In America the Library of Congress asked members of Flickr, the photo-sharing website, to identify unknown people in its picture collections. Within weeks hundreds had been correctly captioned by friends and relatives.

Among the apostles of change in the UK is Tom Steinberg, one of the founders of mySociety.org, a not-for-profit organisation that builds websites to make government more open and transparent. It created FixMyStreet.com and TheyWorkForYou.com, a site that gives details of members of parliament, how they vote and what they say. It can, for example, alert you by e-mail when a specified person or subject crops up in parliament."

 

In this environment, the quality of work is all that counts and can be performed by people of every imaginable background: "if you can perform the service, design the product or solve the problem, you've got the job".

I think crowdsourcing provides an important opportunity for organisations to ensure they are accessing the best and widest possible sources of human capital.  After all, as Howe points out in BNET's Useful Commute podcast, "no matter who you are, and who you work for, most of the smartest people work for someone else".

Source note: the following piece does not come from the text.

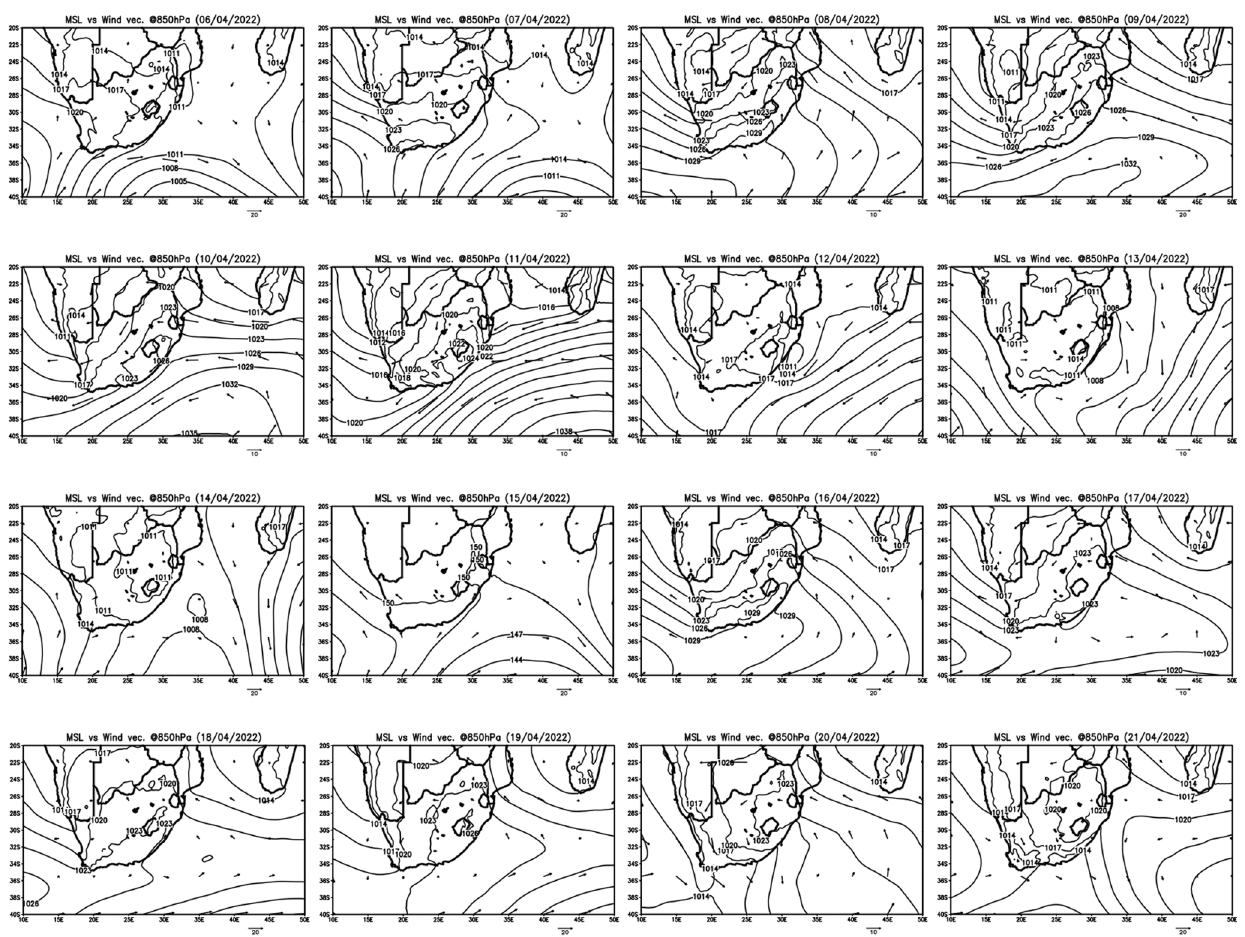
Figure 4. ERA5 mean sea level pressure and wind vectors at 850 hPa over South Africa during the period 6–21 April 2022.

And Rule 4 from Thomas Friedman's 'The World is Flat' suggests that:

"The best companies are the best collaborators.  In the flat world, more and more business will be done through collaborations within and between companies, for a very simple reason: the next layers of value creation are becoming so complex that no single firm or department is going to be able to master them alone."

 

Howe notes that crowdsourcing is triggering a dramatic shift in the way that work is organized and talent is employed.  And he warns, "as the crowd comes to supplant traditional forms of labour, pain and disruption are inevitable".

So what's HR's answer to this new trend?  Does it even have a role?

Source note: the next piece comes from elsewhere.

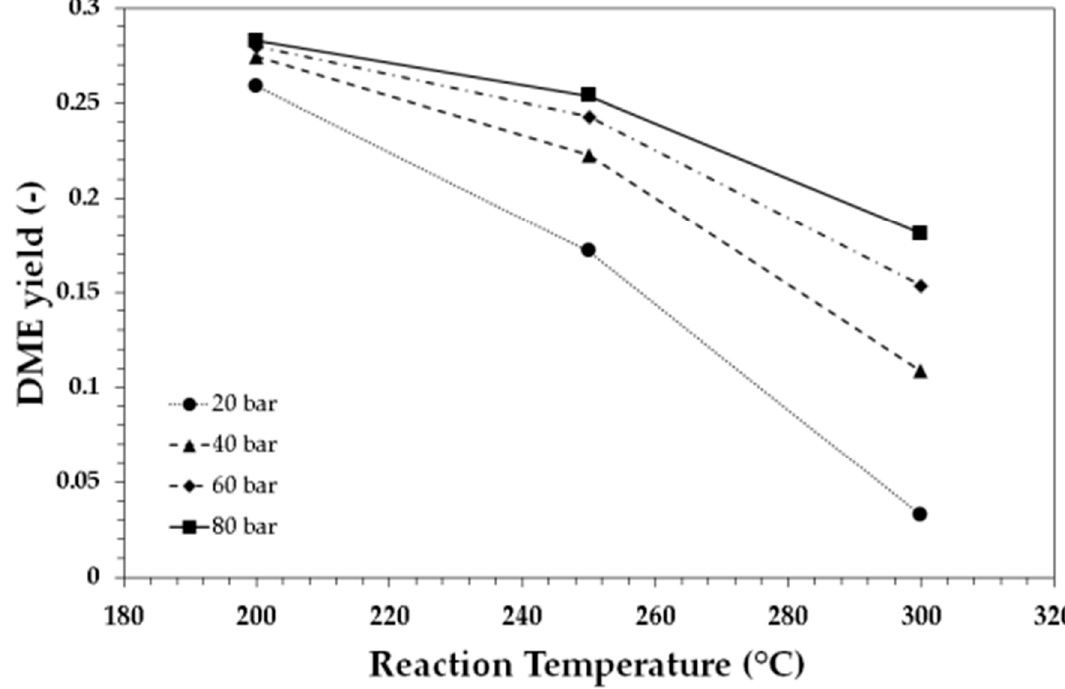
Figure 4. Theoretical equilibrium DME yield as a function of reaction temperature and pressure, for the raw syngas with the following molar composition: H 2 /CO = 0.87, CO 2 /CO = 0.94. Lines are only a guide for the reader.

I think it can have, depending on the type of crowd the organisation wants to create.   Howe talks about outsourcing to an undefined group because you may never know who will have the best solution.

"Sometimes the solutions come from unexpected quarters. An Alaskan company wanted to find a way to stop oil freezing in storage tanks; the answer came not from an oil industry expert, but from a chemist thousands of miles away who pointed out that concrete does not set if it is kept in motion and the same principle might apply to oil."

 

But sometimes you may want to keep your cards closer to your chest, and Howe also talks about examples where customers become partners, involved in co-developing products and services as well as consuming them.

So how about developing the same sort of relationships with key potential recruits: the people the organisation would like to join the firm (for example, in my book, I describe a group I call career partners).  Or alumni who have previously worked with the firm?

Couldn't these 'employee partners' be formed into a sort of crowd?  They're a group of people who in some ways at least are aligned with the organisation, are going to be interested in learning about what it's doing, and quite possibly keen to promote themselves and their knowledge.

I think they could form a crowd, and more broadly, I suspect crowdsourcing provides at least as many opportunities for HR to increase, as it does to decrease, its role and its impact on a business.